Each year, as part of their continuing formation, the priests of the Diocese of Orange gather for three days of study and reflection—the annual Winter Gathering. Last month the topic of the Winter Gathering was spiritual renewal. For three days, more than a hundred priests listened to presenters Sherry Anne Weddell co-director of the Catherine of Siena Institute, and Rick Warren, the founding pastor of Saddleback Church in Lake Forest.

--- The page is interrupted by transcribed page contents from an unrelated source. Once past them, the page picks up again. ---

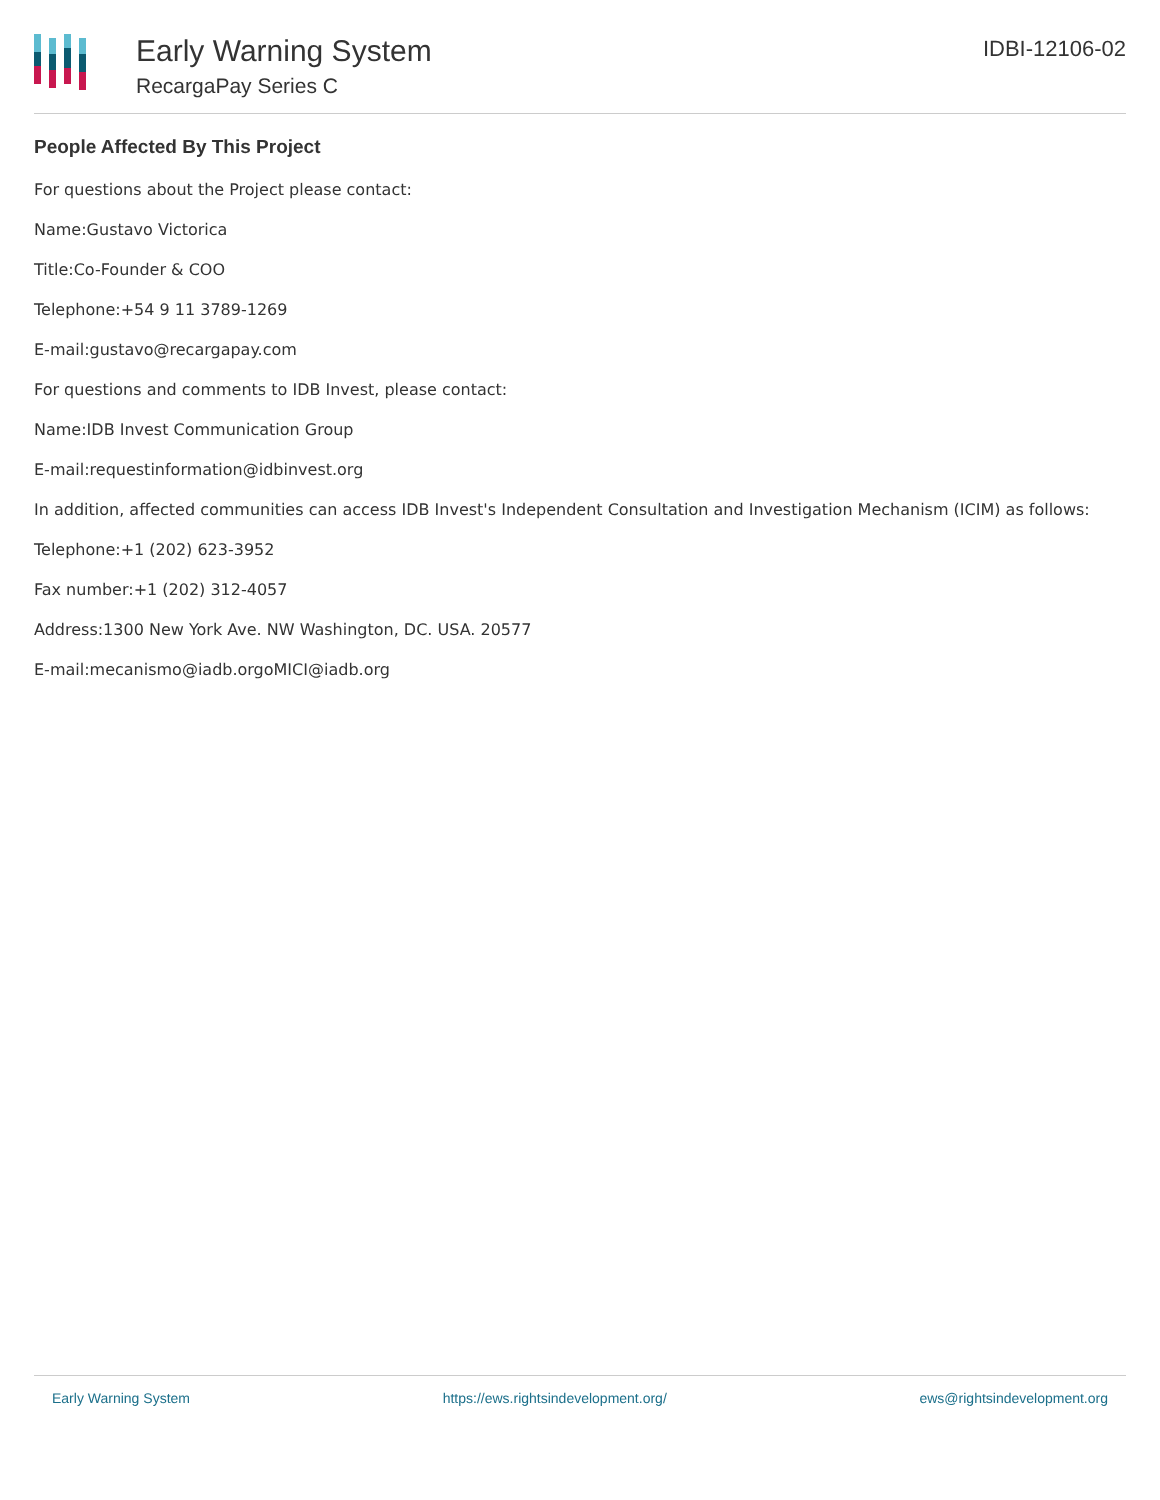Early Warning System
RecargaPay Series C
IDBI-12106-02
People Affected By This Project
For questions about the Project please contact:
Name:Gustavo Victorica
Title:Co-Founder & COO
Telephone:+54 9 11 3789-1269
E-mail:gustavo@recargapay.com
For questions and comments to IDB Invest, please contact:
Name:IDB Invest Communication Group
E-mail:requestinformation@idbinvest.org
In addition, affected communities can access IDB Invest's Independent Consultation and Investigation Mechanism (ICIM) as follows:
Telephone:+1 (202) 623-3952
Fax number:+1 (202) 312-4057
Address:1300 New York Ave. NW Washington, DC. USA. 20577
E-mail:mecanismo@iadb.orgoMICI@iadb.org
Early Warning System https://ews.rightsindevelopment.org/ ews@rightsindevelopment.org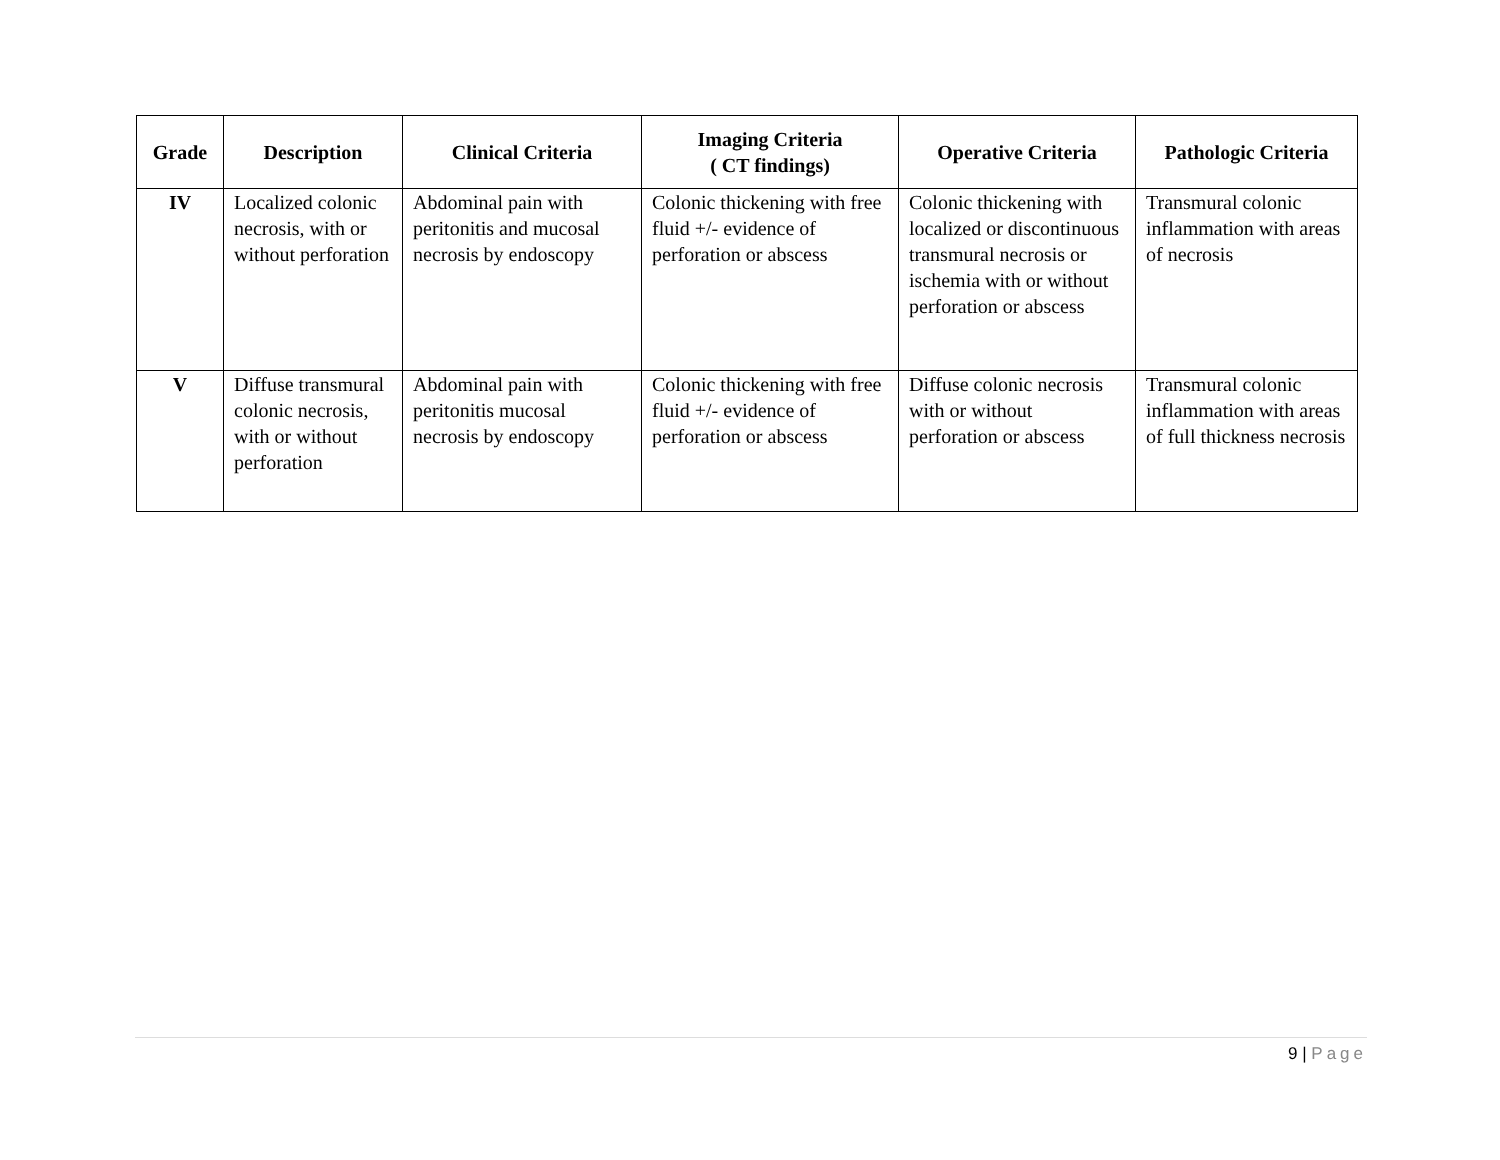| Grade | Description | Clinical Criteria | Imaging Criteria ( CT findings) | Operative Criteria | Pathologic Criteria |
| --- | --- | --- | --- | --- | --- |
| IV | Localized colonic necrosis, with or without perforation | Abdominal pain with peritonitis and mucosal necrosis by endoscopy | Colonic thickening with free fluid +/- evidence of perforation or abscess | Colonic thickening with localized or discontinuous transmural necrosis or ischemia with or without perforation or abscess | Transmural colonic inflammation with areas of necrosis |
| V | Diffuse transmural colonic necrosis, with or without perforation | Abdominal pain with peritonitis mucosal necrosis by endoscopy | Colonic thickening with free fluid +/- evidence of perforation or abscess | Diffuse colonic necrosis with or without perforation or abscess | Transmural colonic inflammation with areas of full thickness necrosis |
9 | Page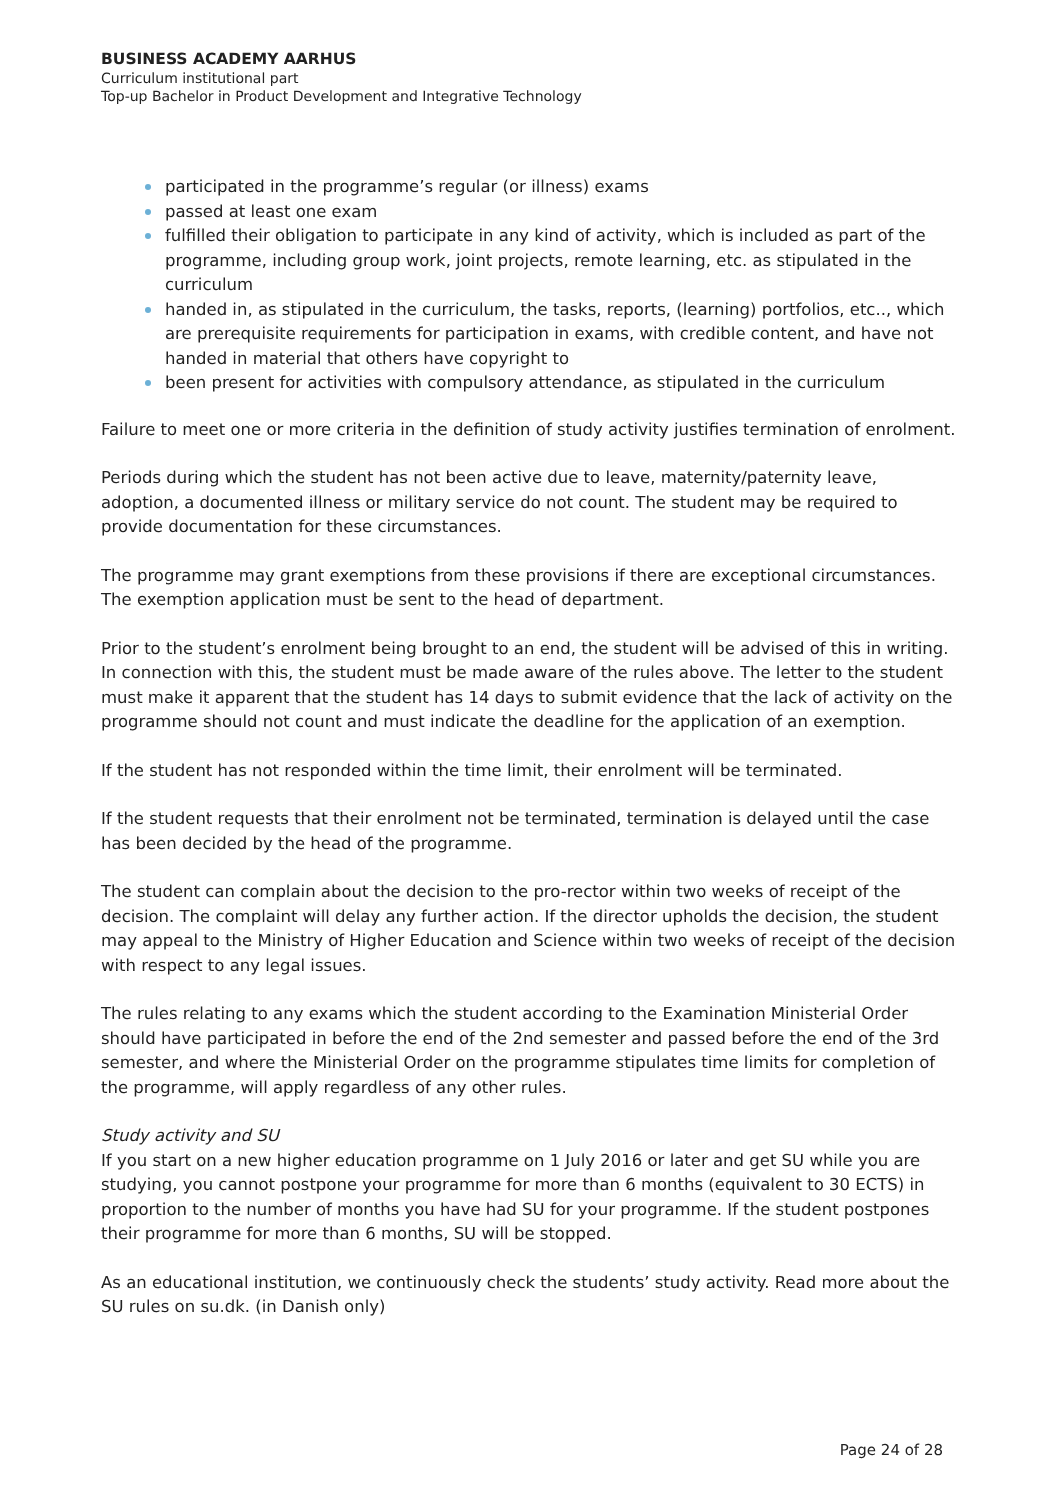BUSINESS ACADEMY AARHUS
Curriculum institutional part
Top-up Bachelor in Product Development and Integrative Technology
participated in the programme’s regular (or illness) exams
passed at least one exam
fulfilled their obligation to participate in any kind of activity, which is included as part of the programme, including group work, joint projects, remote learning, etc. as stipulated in the curriculum
handed in, as stipulated in the curriculum, the tasks, reports, (learning) portfolios, etc.., which are prerequisite requirements for participation in exams, with credible content, and have not handed in material that others have copyright to
been present for activities with compulsory attendance, as stipulated in the curriculum
Failure to meet one or more criteria in the definition of study activity justifies termination of enrolment.
Periods during which the student has not been active due to leave, maternity/paternity leave, adoption, a documented illness or military service do not count. The student may be required to provide documentation for these circumstances.
The programme may grant exemptions from these provisions if there are exceptional circumstances. The exemption application must be sent to the head of department.
Prior to the student’s enrolment being brought to an end, the student will be advised of this in writing. In connection with this, the student must be made aware of the rules above. The letter to the student must make it apparent that the student has 14 days to submit evidence that the lack of activity on the programme should not count and must indicate the deadline for the application of an exemption.
If the student has not responded within the time limit, their enrolment will be terminated.
If the student requests that their enrolment not be terminated, termination is delayed until the case has been decided by the head of the programme.
The student can complain about the decision to the pro-rector within two weeks of receipt of the decision. The complaint will delay any further action. If the director upholds the decision, the student may appeal to the Ministry of Higher Education and Science within two weeks of receipt of the decision with respect to any legal issues.
The rules relating to any exams which the student according to the Examination Ministerial Order should have participated in before the end of the 2nd semester and passed before the end of the 3rd semester, and where the Ministerial Order on the programme stipulates time limits for completion of the programme, will apply regardless of any other rules.
Study activity and SU
If you start on a new higher education programme on 1 July 2016 or later and get SU while you are studying, you cannot postpone your programme for more than 6 months (equivalent to 30 ECTS) in proportion to the number of months you have had SU for your programme. If the student postpones their programme for more than 6 months, SU will be stopped.
As an educational institution, we continuously check the students’ study activity. Read more about the SU rules on su.dk. (in Danish only)
Page 24 of 28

Weddell is a co-founder of the Catherine of Siena Institute, which has worked directly with more than 70,000 ordained, religious and lay Catholics in more than 100 dioceses on five continents. She is the author of the book “Forming Intentional Disciples: The Path of Knowing and Following Jesus” (Our Sunday Visitor Publishing Division, 2012). She challenged the priests to come to terms with important pastoral challenges including:
- only 30 percent of Americans who were raised Catholic are still practicing their faith; and
- 10 percent of all American adults are ex-Catholic.
Weddell called on the priests to connect people with the person of Jesus so they may be taken up into participation in his great story. So parishioners can live their faith in an increasingly secular culture, she gave the priests tools to form them into “intentional disciples.”
“It was a great group and very enthusiastic,” said Weddell of the gathering. “The priests asked lots of fantastic questions and told lots of great stories about what’s happening in their parishes. It sounds like God’s got a lot of good things going on in your diocese.”
Pastor Rick Warren is an internationally recognized leader and the founder and senior pastor of Saddleback Church in Lake Forest. He gave the priests a crash course in the art of disciple-making. Using scripture and his many years of experience, he listed the “Eight Laws of Spiritual Formation” and explained each in detail and with practical pastoral suggestions such as, “You gotta have a tough skin with a tender heart.” Priests are supposed to do everything, he said, but he called on priests to be prepared to do what Saint Paul recommend to the Ephesians: “to equip the saints for their work of ministry.” They should prepare the baptized to take on their essential vocation of evangelization.
Pastor Warren, who recently spoke at the Vatican during the Synod on the Family, expressed his affection for our diocesan bishops and what he called the great work of the Catholic Church in Orange County.
Monsignor Heher is the pastor of St. Anne Church in Seal Beach.